During recent interactions with village leaders and elders, the Amerindian Affairs Minister said she realised there was still a large number of indigenous people that still do not believe that COVID-19 is real. And it is for that reason that her ministry will push for such a campaign to take root in these hinterland villages.”The disbelief stems from the fact that COVID-19 has not arrived at their doorsteps and is also politically driven. So, we intend to use the hinterland radio stations to broadcast more frequent advisories and will encourage more conversations around the pandemic, so that our people become more acquainted with the dangers of the virus,” she explained. This will be facilitated through the various indigenous languages native to Guyana.
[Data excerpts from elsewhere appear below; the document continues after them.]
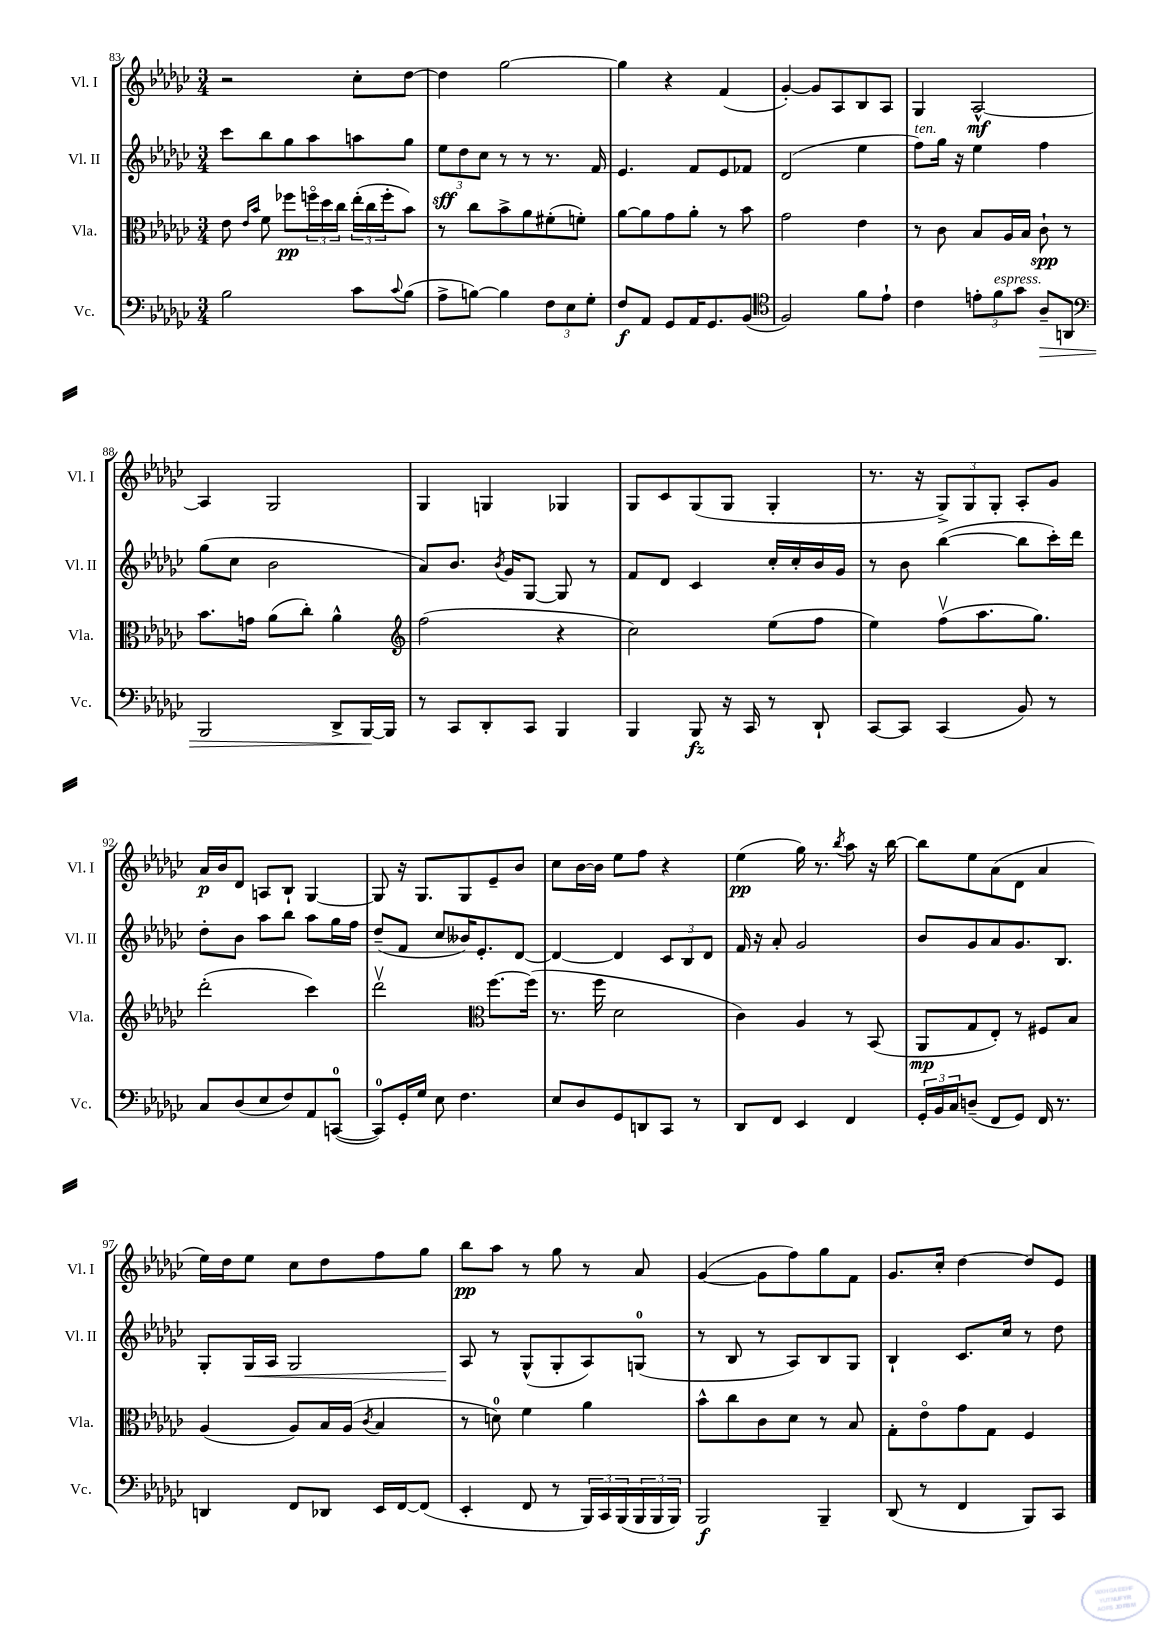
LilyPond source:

<<
\new StaffGroup <<
\new Staff = "s0" \with { instrumentName = "Vl. I" shortInstrumentName = "Vl. I" } {
    \clef treble \key ges \major \numericTimeSignature \time 3/4
    r2 ces''8-. des''8~ |
    des''4 ges''2~ |
    ges''4 r4 f'4( |
    ges'4~-.) ges'8 aes8 bes8 aes8 |
    ges4 aes2~-^\mf |
    aes4 ges2 |
    ges4 g4 ges4 |
    ges8 ces'8 ges8( ges8 ges4-. |
    r8. r16 \tuplet 3/2 { ges8->) ges8 ges8-. } aes8-. ges'8 |
    aes'16\p bes'16 des'8 a8 bes8-! ges4~ |
    ges8 r16 ges8. ges8 ees'8-- bes'8 |
    ces''8 bes'16~ bes'16 ees''8 f''8 r4 |
    ees''4\pp( ges''16) r8. \acciaccatura { bes''8 } aes''8 r16 bes''16~ |
    bes''8 ees''8 aes'8( des'8 aes'4 |
    ees''16) des''16 ees''8 ces''8 des''8 f''8 ges''8 |
    bes''8\pp aes''8 r8 ges''8 r8 aes'8 |
    ges'4~( ges'8 f''8) ges''8 f'8 |
    ges'8. ces''16-. des''4~ des''8 ees'8 \bar "|." |
}
\new Staff = "s1" \with { instrumentName = "Vl. II" shortInstrumentName = "Vl. II" } {
    \clef treble \key ges \major \numericTimeSignature \time 3/4
    ces'''8 bes''8 ges''8 aes''8 a''8 ges''8 |
    \tuplet 3/2 { ees''8\sff des''8 ces''8 } r8 r8 r8. f'16 |
    ees'4. f'8 ees'8 fes'8 |
    des'2( ees''4 |
    f''8^\markup { \italic "ten." }) ges''16 r16 ees''4 f''4 |
    ges''8( ces''8 bes'2 |
    aes'8) bes'8. \acciaccatura { bes'8 } ges'16 ges8~ ges8 r8 |
    f'8 des'8 ces'4 ces''16-. ces''16-. bes'16 ges'16 |
    r8 bes'8 bes''4~( bes''8 ces'''16-.) des'''16 |
    des''8-. bes'8 aes''8 bes''8 aes''8 ges''16 f''16 |
    des''8--( f'8 ces''8 beses'16) ees'8.-. des'8~ |
    des'4~ des'4 \tuplet 3/2 { ces'8 bes8 des'8 } |
    f'16 r16 aes'8-. ges'2 |
    bes'8 ges'8 aes'8 ges'8. bes8. |
    ges8-. ges16\< aes16 ges2 |
    aes8\! r8 ges8-^( ges8-. aes8) g8-0( |
    r8 bes8 r8 aes8) bes8 ges8 |
    bes4-! ces'8. ces''16 r8 des''8 \bar "|." |
}
\new Staff = "s2" \with { instrumentName = "Vla." shortInstrumentName = "Vla." } {
    \clef alto \key ges \major \numericTimeSignature \time 3/4
    ees'8 \grace { ees'16 bes'16 } f'8 fes''8\pp \tuplet 3/2 { f''16\flageolet des''16 ces''16 } \tuplet 3/2 { ees''16-.( ces''16 f''16-. } bes'8) |
    r8 ces''8 bes'8-> aes'8 fis'8-.( f'8-.) |
    aes'8~ aes'8 ges'8 aes'8-. r8 bes'8 |
    ges'2 ees'4 |
    r8 ces'8 bes8 aes16 bes16 ces'8-!\spp r8 |
    bes'8. g'16 aes'8( ces''8-.) aes'4-^ |
    \clef treble f''2( r4 |
    ces''2) ees''8( f''8 |
    ees''4) f''8\upbow( aes''8. ges''8.) |
    des'''2-.( ces'''4) |
    des'''2\upbow \clef alto f''8.~ f''16( |
    r8. f''16 des'2 |
    ces'4) aes4 r8 bes,8( |
    aes,8\mp ges8 ees8-.) r8 fis8 bes8 |
    aes4( aes8) bes16 aes16( \acciaccatura { ces'8 } bes4 |
    r8 d'8-0) f'4 aes'4 |
    bes'8-^ ces''8 ces'8 des'8 r8 bes8 |
    ges8-. ees'8\flageolet ges'8 ges8 f4 \bar "|." |
}
\new Staff = "s3" \with { instrumentName = "Vc." shortInstrumentName = "Vc." } {
    \clef bass \key ges \major \numericTimeSignature \time 3/4
    bes2 ces'8 \appoggiatura { ces'8 } bes8( |
    aes8-> b8~) b4 \tuplet 3/2 { f8 ees8 ges8-. } |
    f8\f aes,8 ges,8 aes,16 ges,8. bes,8( |
    \clef tenor f2) f'8 ees'8-! |
    ces'4 \tuplet 3/2 { e'8-. f'8^\markup { \italic "espress." } ges'8 } aes8--\> a,8 |
    \clef bass bes,,2 des,8-> bes,,16~\! bes,,16 |
    r8 ces,8 des,8-. ces,8 bes,,4 |
    bes,,4 bes,,8\fz r16 ces,16 r8 des,8-! |
    ces,8~ ces,8 ces,4( bes,8) r8 |
    ces8 des8( ees8 f8) aes,8 c,8-0~( |
    c,8-0) ges,16-. ges16 ees8 f4. |
    ees8 des8 ges,8 d,8 ces,8 r8 |
    des,8 f,8 ees,4 f,4 |
    \tuplet 3/2 { ges,16-. bes,16 ces16 } d8--( f,8 ges,8) f,16 r8. |
    d,4 f,8 des,8 ees,16 f,16~ f,8( |
    ees,4-. f,8 r8 \tuplet 3/2 { bes,,16) ces,16 bes,,16( } \tuplet 3/2 { bes,,16 bes,,16 bes,,16) } |
    bes,,2\f bes,,4-- |
    des,8( r8 f,4 bes,,8) ces,8 \bar "|." |
}
>>
>>
\layout { \context { \Score currentBarNumber = #83 } }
Further, in light of concerns that indigenous village leaders were not included in the decision making regarding the past government’s response to COVID-19, Minister Sukhai said that the new government is committed to ensuring that these leaders have the support they need to implement plans to tackle the pandemic.
“Our approach is one that is always consultative. In this case, we can’t bring together all leaders physically, but we will work with all units across each hinterland region to involve village leaders, toshaos and welfare officers. So, we have started that and they are with us partnering with their villages,” she added.
Project officers and community development coordinators have also alerted toshaos to tone down celebratory activities as a means to contain and minimise the risk of spreading the pandemic.